A 2-Day Overnight Walk from the Headwaters of Lagunitas Creek to Tomales Bay
On the first day, we'll begin at Lagunitas Creek and walk 8-9 miles to Samuel P. Taylor State Park where we'll spend the night. (You may choose to carry your belongings and we'll also have car/transport support available to shuttle gear). On the second day, we'll walk from Samuel P. Taylor Park to the Giacomini Wetlands in Point Reyes Station (11 miles). As we walk from the Platform Bridge to Point Reyes Station, we will be crossing three private ranch lands, not typically accessible to the public, along the railroad right of way. The walk ends with a closing circle at the edge of Tomales Bay.
Limited to 20 participants to honor the permission from 9 agencies to walk this public/private landscape and offer an intimate connective experience. If you're called to walk with us, please commit soon. Registrants will be asked to write a simple statement of intention to support preparations and deepen the experience for all. Limited number of scholarships available. Email us with any questions.

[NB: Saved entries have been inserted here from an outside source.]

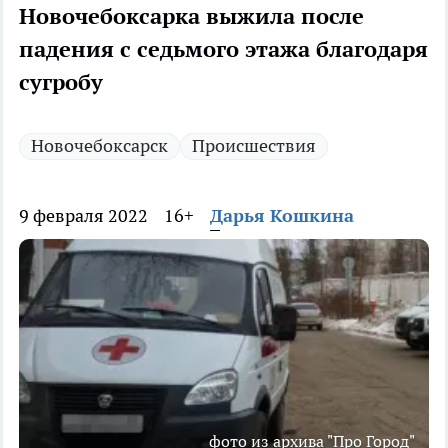
Новочебоксарка выжила после
падения с седьмого этажа благодаря
сугробу
Новочебоксарск
Происшествия
9 февраля 2022
16+
Дарья Кошкина
фото из архива "Про Город"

Event Info & Form Downloads
Scott Davidson is a nature guide who cultivates an ecology of belonging through a unique weaving of wildlife tracking, habitat tending and questing in community. He has been deepening connections with people in nature for 17 years. As a gifted council and quest guide, he collaborates with the School of Lost Borders, Wilderness Reflections, Wilderness Guides Council, Tracker Academy in South Africa and schools locally. As a wildlife ecologist and tracker, Scott is a leader with the Art of Mentoring and 8 Shields Institute, co-founder of the Tracking & Nature Connection Series and others that bring deep connection and healing for people of all ages in potent service to life. He is certified as Track and Sign Level III with CyberTracker Conservation, and as a Wilderness First Responder. Scott lives in the wild coastal hills of Marin County, bringing a wise and playful presence and a strong commitment to his work for future generations.

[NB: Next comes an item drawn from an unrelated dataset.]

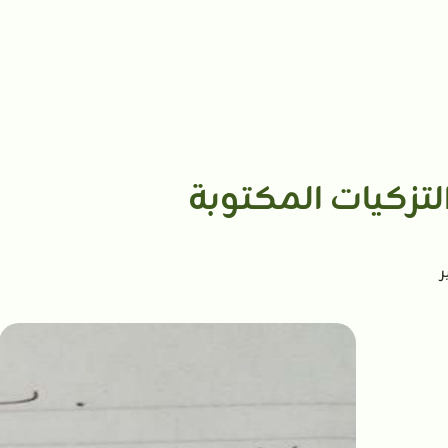
لتزكيات المكتوبة
ر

Kate Bunney was born and raised in the UK. Surrounded by water on all sides, she learned to swim and sail as soon as she could. From an early age she witnessed many disparities in our human world and began searching for the places where change was happening, for the better. For 15 years, Kate lived in one of the most progressive communities in the world and focused on educational programs and consultancy for communities in conflict areas, fundraising, global networking, organizing and public relations. One of her main roles was organizing and walking Pilgrimage, through Israel and Palestine, Colombia and Europe, as a way of empowering social action and re-discovering our potential as agents of change. In 2012 Kate founded Walking Water – a pilgrimage with the waters – as a way to inspire us to be in community, be in relation with the waters and the places we live, and ultimately to experience the huge potential we all have to create change. Kate has a degree with honors in Psychology and a Masters in Women’s Studies with focus on epistemology. She is a member of the Beyond Boundaries team, a Council carrier, and community consultant. In 2016, she joined the Weaving Earth team as a public relations officer and pilgrimage teacher.

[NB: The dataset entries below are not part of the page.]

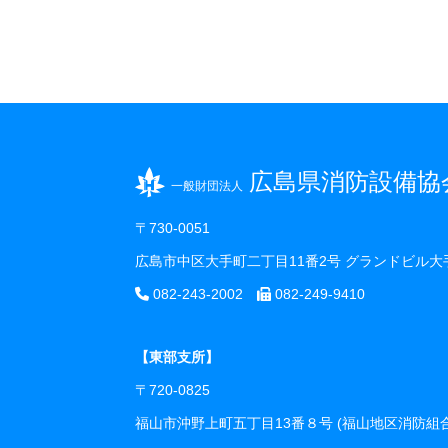
広島県消防設備協
一般財団法人
〒730-0051
広島市中区大手町二丁目11番2号 グランドビル大
082-243-2002
082-249-9410
【東部支所】
〒720-0825
福山市沖野上町五丁目13番８号 (福山地区消防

Sarah Nutting was reared and raised by the South Carolina Salt Marshes, immersed in a love of water since the very beginning. She currently lives in Northern California and has made home with many communities all over the West Coast by touring with music duo MaMuse. This inspirational folk duo of Sarah Nutting and Karisha Longaker has made an appearance on “A Prairie Home Companion,” folk festival stages, theaters, homes, and found its way into the hearts of many. The story goes that when “MaMuse” was created, there was a strong knowingness that the music would be informed by and in service to water—four albums and seven years later, the boat still sails along. Sarah received her bachelor’s degree in Music Performance. Other areas of formal study have included: outdoor education, community singing, yoga and “Death Midwifery.” She enjoys wandering the wilds, cooking, ecstatic dancing, reading, exploring community living, homesteading, and sharing playful company with friends young and old.
Sky Road Webb is a descendant of the Tamal’ko, the Tomales Bay Miwok. He works as a training and technical assistance consultant for Tribes and Indian Education programs throughout California, and serves on the board of several non-profits that support Native American issues in the North Bay Area.
Cancellations: No refunds for cancellations made 30 days or less before the event date. Prior to 30 days, there is a $15 processing fee per ticket for cancellations.